Task to complete
When you answer, copy every line of the listing below exactly.

The data
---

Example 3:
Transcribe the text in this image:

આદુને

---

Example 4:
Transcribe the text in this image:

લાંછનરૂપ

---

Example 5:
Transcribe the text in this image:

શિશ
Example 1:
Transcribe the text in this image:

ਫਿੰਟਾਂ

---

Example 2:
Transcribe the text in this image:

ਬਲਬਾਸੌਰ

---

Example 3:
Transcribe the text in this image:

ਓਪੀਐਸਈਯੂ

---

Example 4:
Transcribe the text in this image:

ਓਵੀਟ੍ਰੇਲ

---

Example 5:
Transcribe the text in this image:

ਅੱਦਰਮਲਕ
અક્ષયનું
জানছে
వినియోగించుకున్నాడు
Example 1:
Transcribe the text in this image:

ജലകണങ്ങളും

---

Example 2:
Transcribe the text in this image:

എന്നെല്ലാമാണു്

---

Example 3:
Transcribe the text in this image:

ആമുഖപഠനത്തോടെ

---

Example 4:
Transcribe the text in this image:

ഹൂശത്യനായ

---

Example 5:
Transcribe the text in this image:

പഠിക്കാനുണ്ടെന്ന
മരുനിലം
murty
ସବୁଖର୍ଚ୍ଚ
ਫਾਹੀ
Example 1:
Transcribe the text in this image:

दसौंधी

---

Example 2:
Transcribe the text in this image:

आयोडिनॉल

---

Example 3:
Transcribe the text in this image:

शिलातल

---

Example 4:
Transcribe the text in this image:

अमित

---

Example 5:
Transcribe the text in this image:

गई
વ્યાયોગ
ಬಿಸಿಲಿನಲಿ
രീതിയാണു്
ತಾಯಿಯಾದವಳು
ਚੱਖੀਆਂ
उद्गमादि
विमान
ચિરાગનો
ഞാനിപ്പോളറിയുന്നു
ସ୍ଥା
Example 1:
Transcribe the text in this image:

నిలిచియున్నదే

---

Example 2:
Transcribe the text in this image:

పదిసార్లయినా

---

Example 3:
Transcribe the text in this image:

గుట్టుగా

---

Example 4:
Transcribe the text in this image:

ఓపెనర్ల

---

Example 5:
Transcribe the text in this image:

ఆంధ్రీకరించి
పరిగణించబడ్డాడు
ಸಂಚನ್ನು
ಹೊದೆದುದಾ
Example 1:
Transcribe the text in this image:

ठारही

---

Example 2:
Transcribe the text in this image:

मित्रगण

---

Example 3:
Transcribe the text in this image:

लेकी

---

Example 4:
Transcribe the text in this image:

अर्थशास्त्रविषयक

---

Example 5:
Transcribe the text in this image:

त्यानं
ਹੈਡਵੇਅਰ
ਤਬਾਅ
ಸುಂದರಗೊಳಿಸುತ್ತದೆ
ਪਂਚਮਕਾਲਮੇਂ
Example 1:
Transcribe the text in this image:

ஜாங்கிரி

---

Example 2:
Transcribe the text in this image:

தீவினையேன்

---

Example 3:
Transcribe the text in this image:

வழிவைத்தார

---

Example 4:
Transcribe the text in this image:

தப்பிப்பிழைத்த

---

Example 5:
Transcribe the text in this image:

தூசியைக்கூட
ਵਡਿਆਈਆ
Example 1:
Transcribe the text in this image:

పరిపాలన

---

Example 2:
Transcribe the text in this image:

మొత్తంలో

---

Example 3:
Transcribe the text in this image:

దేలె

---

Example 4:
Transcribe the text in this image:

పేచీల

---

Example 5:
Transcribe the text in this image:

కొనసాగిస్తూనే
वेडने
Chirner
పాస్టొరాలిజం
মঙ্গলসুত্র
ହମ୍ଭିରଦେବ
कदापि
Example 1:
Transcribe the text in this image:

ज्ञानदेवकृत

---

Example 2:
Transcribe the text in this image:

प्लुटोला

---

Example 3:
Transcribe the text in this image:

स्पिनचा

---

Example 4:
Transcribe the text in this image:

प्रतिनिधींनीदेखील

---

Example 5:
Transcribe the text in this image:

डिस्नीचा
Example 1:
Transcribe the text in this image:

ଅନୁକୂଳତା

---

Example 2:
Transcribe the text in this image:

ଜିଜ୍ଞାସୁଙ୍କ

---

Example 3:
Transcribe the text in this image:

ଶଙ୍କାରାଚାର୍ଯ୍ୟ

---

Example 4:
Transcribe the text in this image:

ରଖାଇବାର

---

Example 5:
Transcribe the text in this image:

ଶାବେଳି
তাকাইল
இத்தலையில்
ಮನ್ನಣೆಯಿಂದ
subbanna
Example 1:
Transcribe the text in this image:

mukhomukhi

Response below
---

Example 3:
Transcribe the text in this image:

આદુને

---

Example 4:
Transcribe the text in this image:

લાંછનરૂપ

---

Example 5:
Transcribe the text in this image:

શિશ
Example 1:
Transcribe the text in this image:

ਫਿੰਟਾਂ

---

Example 2:
Transcribe the text in this image:

ਬਲਬਾਸੌਰ

---

Example 3:
Transcribe the text in this image:

ਓਪੀਐਸਈਯੂ

---

Example 4:
Transcribe the text in this image:

ਓਵੀਟ੍ਰੇਲ

---

Example 5:
Transcribe the text in this image:

ਅੱਦਰਮਲਕ
અક્ષયનું
জানছে
వినియోగించుకున్నాడు
Example 1:
Transcribe the text in this image:

ജലകണങ്ങളും

---

Example 2:
Transcribe the text in this image:

എന്നെല്ലാമാണു്

---

Example 3:
Transcribe the text in this image:

ആമുഖപഠനത്തോടെ

---

Example 4:
Transcribe the text in this image:

ഹൂശത്യനായ

---

Example 5:
Transcribe the text in this image:

പഠിക്കാനുണ്ടെന്ന
മരുനിലം
murty
ସବୁଖର୍ଚ୍ଚ
ਫਾਹੀ
Example 1:
Transcribe the text in this image:

दसौंधी

---

Example 2:
Transcribe the text in this image:

आयोडिनॉल

---

Example 3:
Transcribe the text in this image:

शिलातल

---

Example 4:
Transcribe the text in this image:

अमित

---

Example 5:
Transcribe the text in this image:

गई
વ્યાયોગ
ಬಿಸಿಲಿನಲಿ
രീതിയാണു്
ತಾಯಿಯಾದವಳು
ਚੱਖੀਆਂ
उद्गमादि
विमान
ચિરાગનો
ഞാനിപ്പോളറിയുന്നു
ସ୍ଥା
Example 1:
Transcribe the text in this image:

నిలిచియున్నదే

---

Example 2:
Transcribe the text in this image:

పదిసార్లయినా

---

Example 3:
Transcribe the text in this image:

గుట్టుగా

---

Example 4:
Transcribe the text in this image:

ఓపెనర్ల

---

Example 5:
Transcribe the text in this image:

ఆంధ్రీకరించి
పరిగణించబడ్డాడు
ಸಂಚನ್ನು
ಹೊದೆದುದಾ
Example 1:
Transcribe the text in this image:

ठारही

---

Example 2:
Transcribe the text in this image:

मित्रगण

---

Example 3:
Transcribe the text in this image:

लेकी

---

Example 4:
Transcribe the text in this image:

अर्थशास्त्रविषयक

---

Example 5:
Transcribe the text in this image:

त्यानं
ਹੈਡਵੇਅਰ
ਤਬਾਅ
ಸುಂದರಗೊಳಿಸುತ್ತದೆ
ਪਂਚਮਕਾਲਮੇਂ
Example 1:
Transcribe the text in this image:

ஜாங்கிரி

---

Example 2:
Transcribe the text in this image:

தீவினையேன்

---

Example 3:
Transcribe the text in this image:

வழிவைத்தார

---

Example 4:
Transcribe the text in this image:

தப்பிப்பிழைத்த

---

Example 5:
Transcribe the text in this image:

தூசியைக்கூட
ਵਡਿਆਈਆ
Example 1:
Transcribe the text in this image:

పరిపాలన

---

Example 2:
Transcribe the text in this image:

మొత్తంలో

---

Example 3:
Transcribe the text in this image:

దేలె

---

Example 4:
Transcribe the text in this image:

పేచీల

---

Example 5:
Transcribe the text in this image:

కొనసాగిస్తూనే
वेडने
Chirner
పాస్టొరాలిజం
মঙ্গলসুত্র
ହମ୍ଭିରଦେବ
कदापि
Example 1:
Transcribe the text in this image:

ज्ञानदेवकृत

---

Example 2:
Transcribe the text in this image:

प्लुटोला

---

Example 3:
Transcribe the text in this image:

स्पिनचा

---

Example 4:
Transcribe the text in this image:

प्रतिनिधींनीदेखील

---

Example 5:
Transcribe the text in this image:

डिस्नीचा
Example 1:
Transcribe the text in this image:

ଅନୁକୂଳତା

---

Example 2:
Transcribe the text in this image:

ଜିଜ୍ଞାସୁଙ୍କ

---

Example 3:
Transcribe the text in this image:

ଶଙ୍କାରାଚାର୍ଯ୍ୟ

---

Example 4:
Transcribe the text in this image:

ରଖାଇବାର

---

Example 5:
Transcribe the text in this image:

ଶାବେଳି
তাকাইল
இத்தலையில்
ಮನ್ನಣೆಯಿಂದ
subbanna
Example 1:
Transcribe the text in this image:

mukhomukhi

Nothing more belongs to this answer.